Empujada todo el día a pensar y hacer cosas sin parar, yo pedía descanso y equilibrio, y la dictadura hormonal pedía "más madera", aunque el árbol fuese mi esencia. Es difícil nadar en aguas negras y turbias. Lo peor es que fui tan ingenua que creí que con el estandarte de la razón podría sofocar la rebelión que mi cuerpo sufría. Imposible flotar con toda esa loca fuerza convertida en maremoto. No supe ponerme a salvo, no fui capaz de ver el peligro y buscar un lugar seguro en un buen libro.

Me enfrenté a un fantasma que nadie puede controlar y fueron tantas las ahogadillas que aún no me he podido levantar.
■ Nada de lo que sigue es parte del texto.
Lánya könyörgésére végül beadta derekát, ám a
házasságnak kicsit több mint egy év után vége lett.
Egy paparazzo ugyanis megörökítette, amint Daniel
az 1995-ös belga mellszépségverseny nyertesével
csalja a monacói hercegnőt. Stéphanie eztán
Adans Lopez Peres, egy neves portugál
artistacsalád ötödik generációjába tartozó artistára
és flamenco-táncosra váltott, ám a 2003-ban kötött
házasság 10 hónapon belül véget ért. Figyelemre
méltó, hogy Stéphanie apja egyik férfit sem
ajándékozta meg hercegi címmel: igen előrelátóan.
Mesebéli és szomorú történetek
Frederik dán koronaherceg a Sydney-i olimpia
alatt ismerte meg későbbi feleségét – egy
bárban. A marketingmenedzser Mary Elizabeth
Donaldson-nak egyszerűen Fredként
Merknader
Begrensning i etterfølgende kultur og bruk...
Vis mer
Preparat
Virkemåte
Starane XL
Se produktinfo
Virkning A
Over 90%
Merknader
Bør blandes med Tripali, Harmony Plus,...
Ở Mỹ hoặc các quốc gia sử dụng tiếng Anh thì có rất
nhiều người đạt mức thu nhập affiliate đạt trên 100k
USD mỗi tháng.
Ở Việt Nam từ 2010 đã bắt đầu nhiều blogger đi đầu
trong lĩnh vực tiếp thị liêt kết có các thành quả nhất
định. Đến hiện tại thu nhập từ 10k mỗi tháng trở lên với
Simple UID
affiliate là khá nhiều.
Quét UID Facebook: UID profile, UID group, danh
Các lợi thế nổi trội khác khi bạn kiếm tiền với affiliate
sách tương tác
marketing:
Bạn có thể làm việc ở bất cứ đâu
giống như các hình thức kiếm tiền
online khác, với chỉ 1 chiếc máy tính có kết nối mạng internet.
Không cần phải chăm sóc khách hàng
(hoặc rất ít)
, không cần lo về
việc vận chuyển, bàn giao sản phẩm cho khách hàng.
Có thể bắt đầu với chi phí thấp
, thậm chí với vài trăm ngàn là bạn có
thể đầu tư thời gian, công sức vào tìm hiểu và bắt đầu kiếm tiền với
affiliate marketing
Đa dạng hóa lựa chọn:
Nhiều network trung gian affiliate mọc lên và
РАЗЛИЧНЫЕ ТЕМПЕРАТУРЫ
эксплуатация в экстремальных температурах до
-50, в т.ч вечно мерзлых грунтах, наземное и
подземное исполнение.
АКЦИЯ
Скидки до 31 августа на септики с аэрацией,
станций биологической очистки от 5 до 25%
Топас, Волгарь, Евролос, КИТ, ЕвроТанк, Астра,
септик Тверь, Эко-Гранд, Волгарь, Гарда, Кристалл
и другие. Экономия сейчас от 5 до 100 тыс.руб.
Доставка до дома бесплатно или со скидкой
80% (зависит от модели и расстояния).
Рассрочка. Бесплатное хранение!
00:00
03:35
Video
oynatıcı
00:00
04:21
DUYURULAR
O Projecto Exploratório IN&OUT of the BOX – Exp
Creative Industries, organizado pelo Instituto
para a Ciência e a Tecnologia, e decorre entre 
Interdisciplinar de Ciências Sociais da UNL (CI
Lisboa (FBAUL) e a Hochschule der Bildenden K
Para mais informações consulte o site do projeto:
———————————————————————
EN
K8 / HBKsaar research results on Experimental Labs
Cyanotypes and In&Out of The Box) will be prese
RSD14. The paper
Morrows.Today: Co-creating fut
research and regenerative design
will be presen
Y las noto, noto que vuelven porque el espejo me lo dice y porque el sueño se resiste a cubrirme.

¿Seré capaz esta vez de asumir que la naturaleza es así, o al menos la mía, y que no se puede enfrentar lo inevitable? La onagra suaviza los envites, pero no los hace desaparecer. Soy pequeña y débil. Reconócelo, Marta. Me gustaría ser como ese maestro budista que, para ser feliz, "abraza lo inevitable". Ojalá esta vez no trague tanta agua. Ojalá sea lo bastante fuerte para no enfrentarme, para no enfadarme porque mi cuerpo tenga su propio ritmo. Ojalá.